Kubernetes alone wasn’t enough; the surrounding delivery machinery needed to evolve as well.

We helped the client:

  • Adopt Git-first patterns for both application manifests and cluster configuration.
  • Keep all Kubernetes resources in Git, while integrating with an existing, long-lived deployment controller instead of forcing an immediate switch to Argo CD or Flux.
  • Trigger deployments via Git commits, allowing the legacy deployment controller to push resources to clusters while still following GitOps-like principles.

For platform provisioning:

  • VKS made cluster creation largely declarative.
  • We stored cluster definitions and day-two add-ons (monitoring, ingress, cert management, etc.) in a dedicated Git repository.
  • Standing up a new environment went from an all-day manual effort and scattered scripts on home directories to a 15-20 minute, fully scripted bootstrap.

For application builds:

  • The worst-case build-and-deploy pipeline shrank from ~10 hours (kicked off at night, checked the next morning) to about 30 minutes, fast enough for iterative work during the day.
  • Other services saw rebuild times drop from 5 minutes to ~30 seconds, enabling multiple builds and tests per day.
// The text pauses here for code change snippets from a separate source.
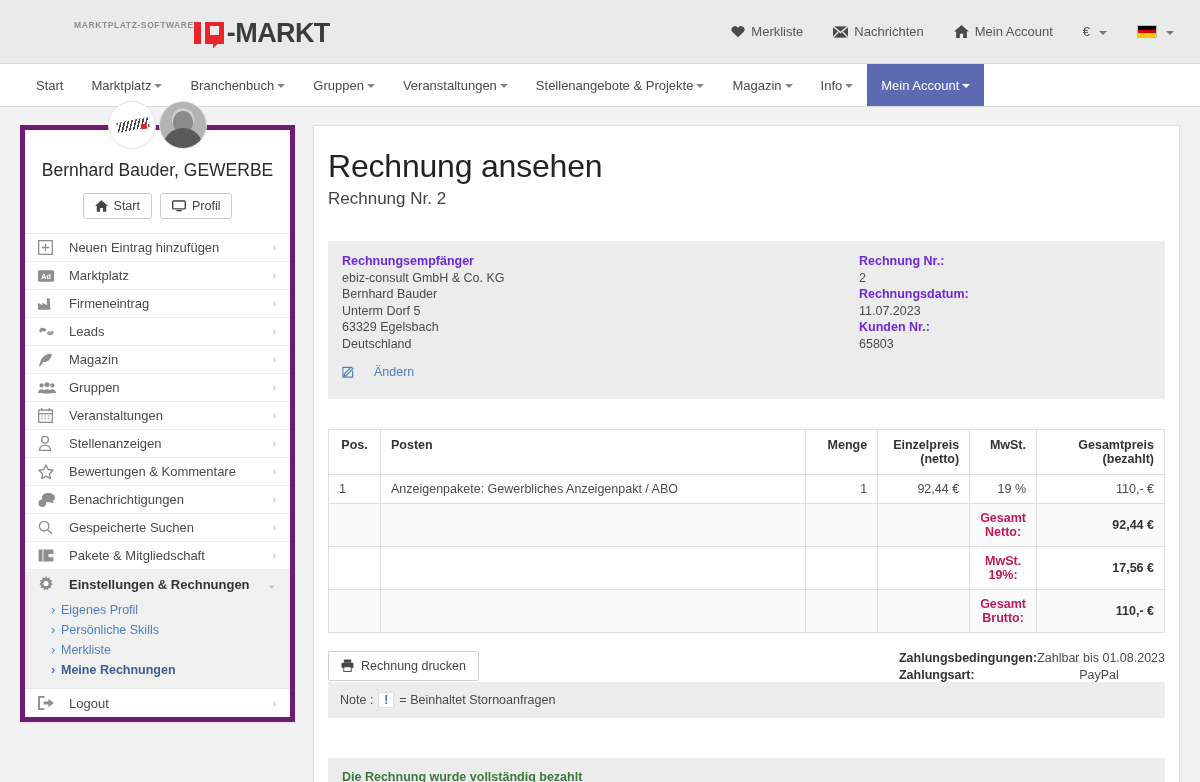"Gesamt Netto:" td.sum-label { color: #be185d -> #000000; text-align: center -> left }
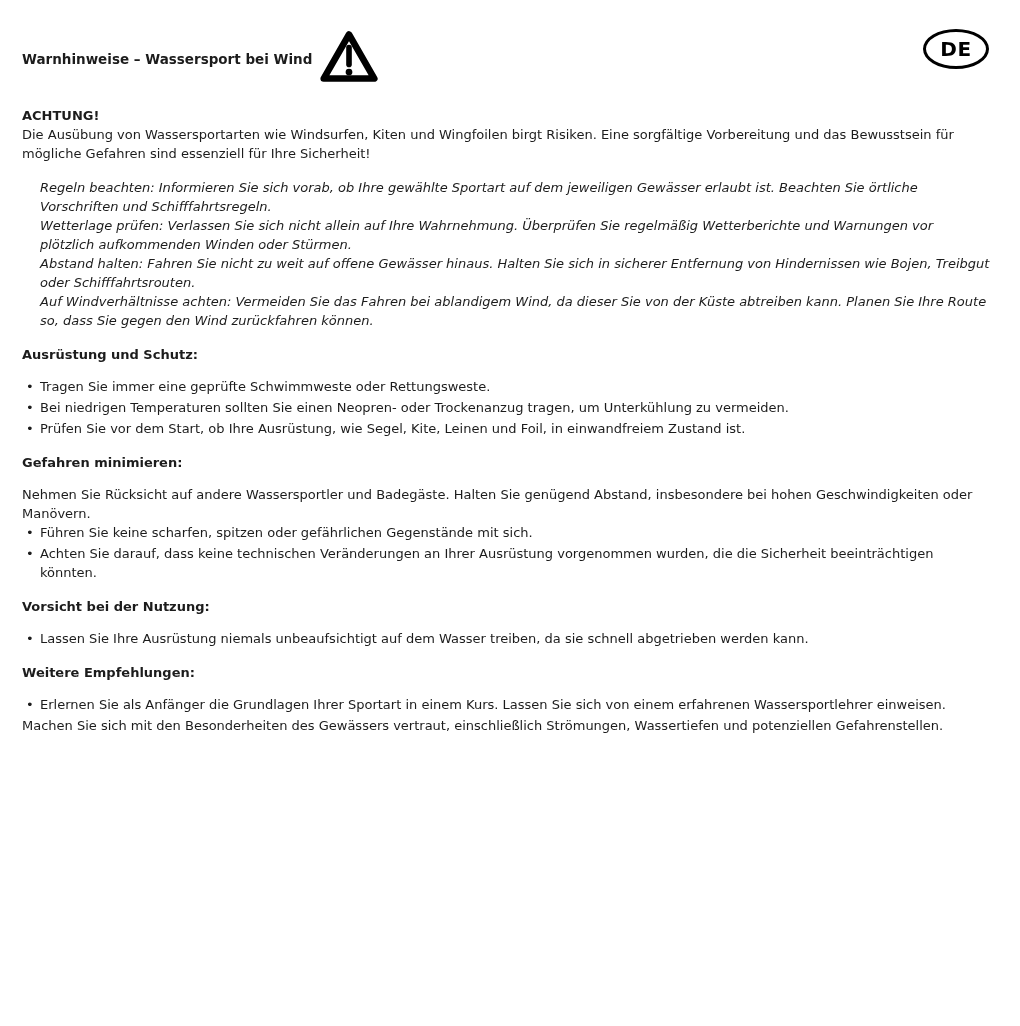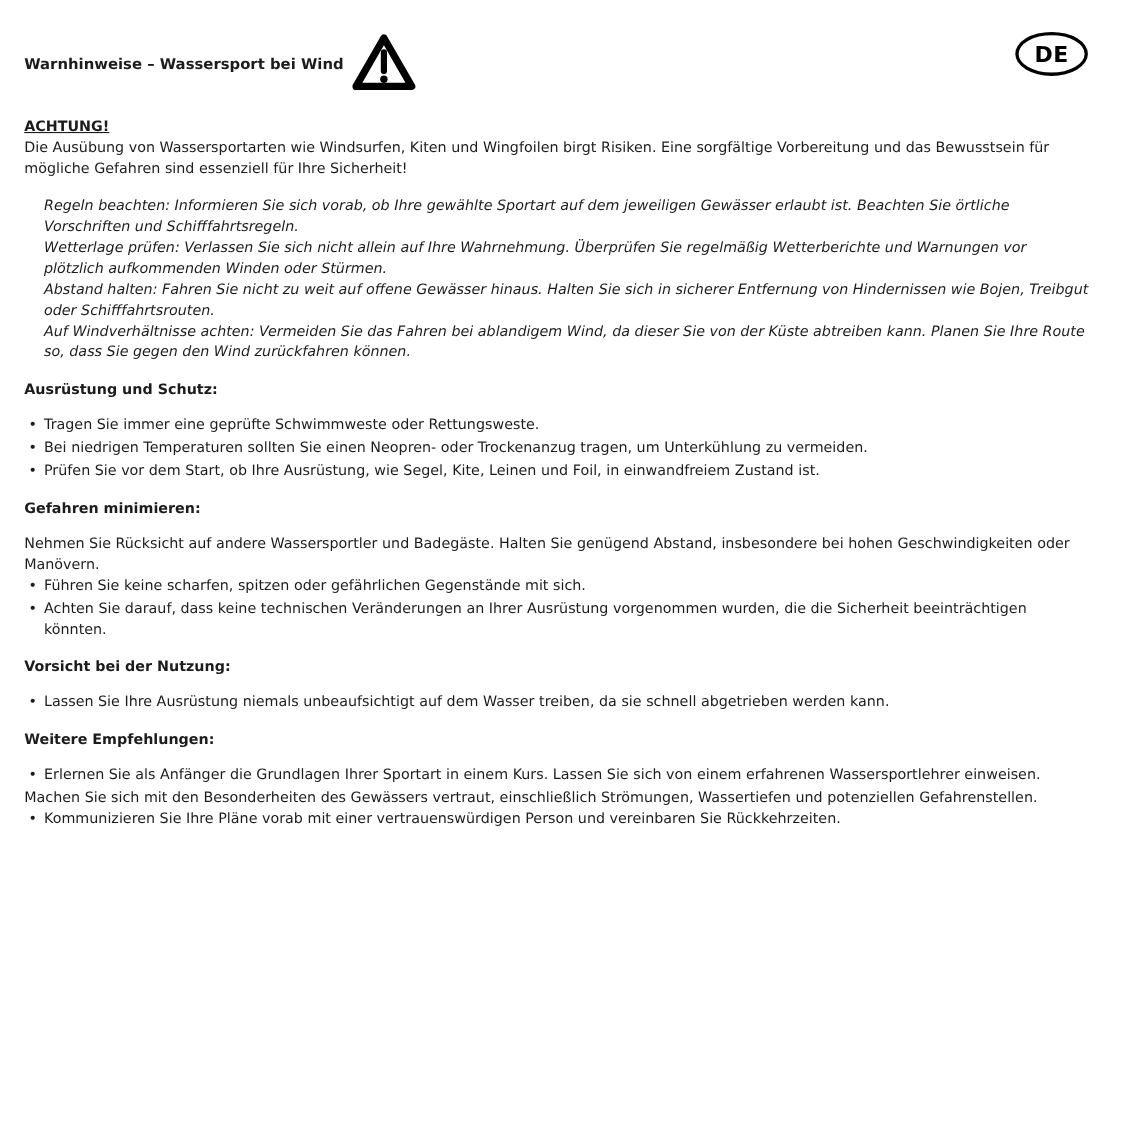"ACHTUNG!" .heading.tight { text-decoration: underline -> none }
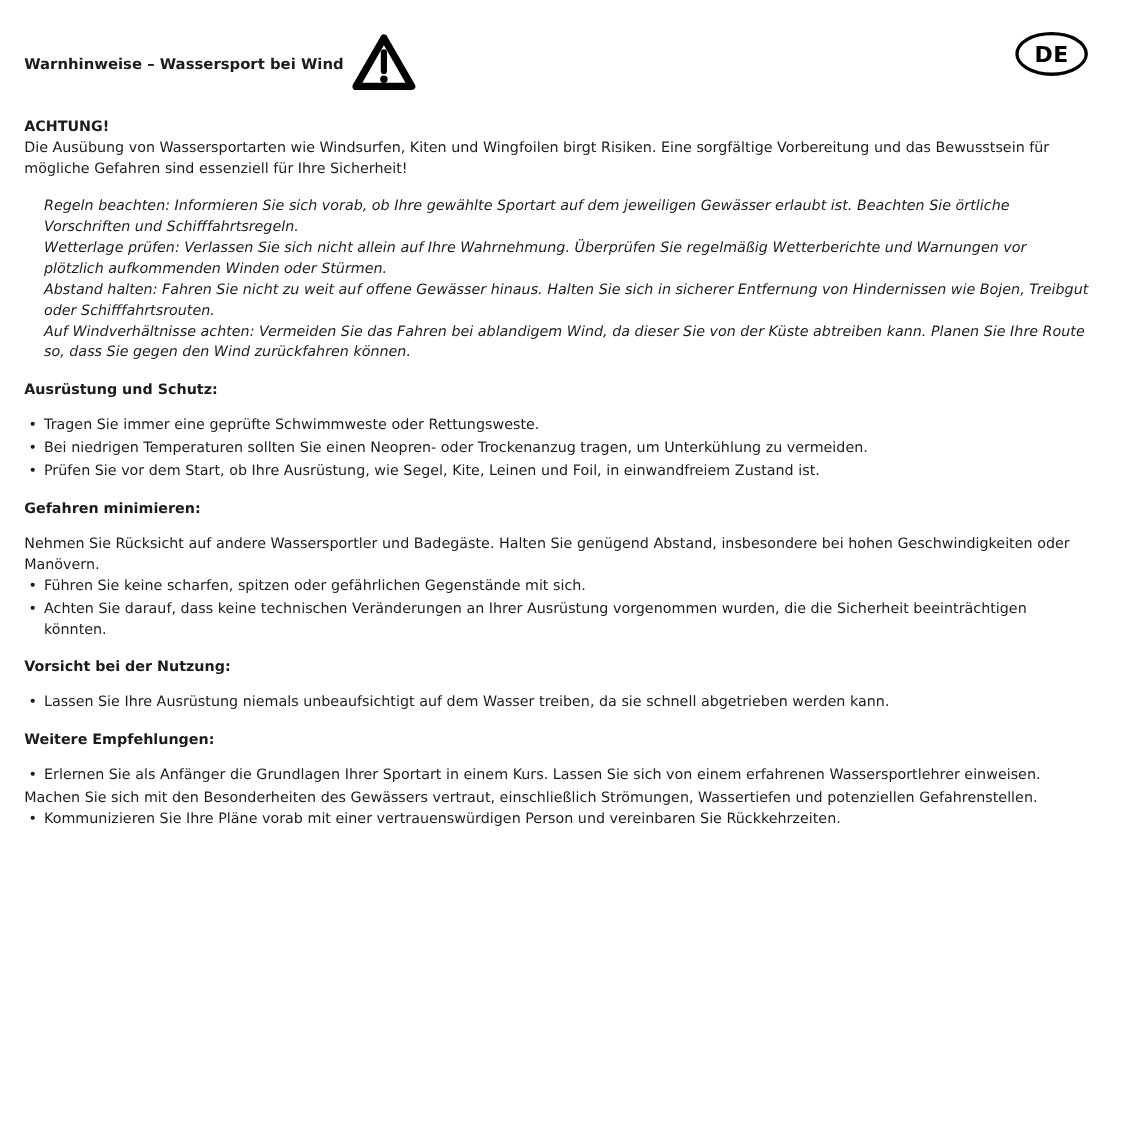"Kommunizieren Sie Ihre Pläne vorab" ul.blist { html: <ul> <li>Kommunizieren Sie Ihre Pläne vorab mit einer vertrauenswürdigen Person und vereinbaren Sie Rückkehrzeiten.</li> </ul> -> none }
The result: development teams could iterate quickly, platform teams could provision environments on demand, and leadership could trust that both were happening in a controlled, auditable way.

6. Operated effectively in a secure, air-gapped environment

Operating all of this inside an environment with no direct Internet required careful architectural and process design.

We helped the client:

  • Prototype changes in unclassified lab environments on the “low side,” where engineers could experiment, iterate, and validate.
  • Package validated container images and manifests for ingestion into the high-side environment.
  • Run a hub-and-spoke model using Artifactory as the central hub:
    • The hub ingested and scanned container images.
    • Controlled replication pushed images and artifacts out to disconnected spoke environments, even those that still relied on sneaker-net.

This approach preserved security requirements while still enabling modern platform practices and frequent updates.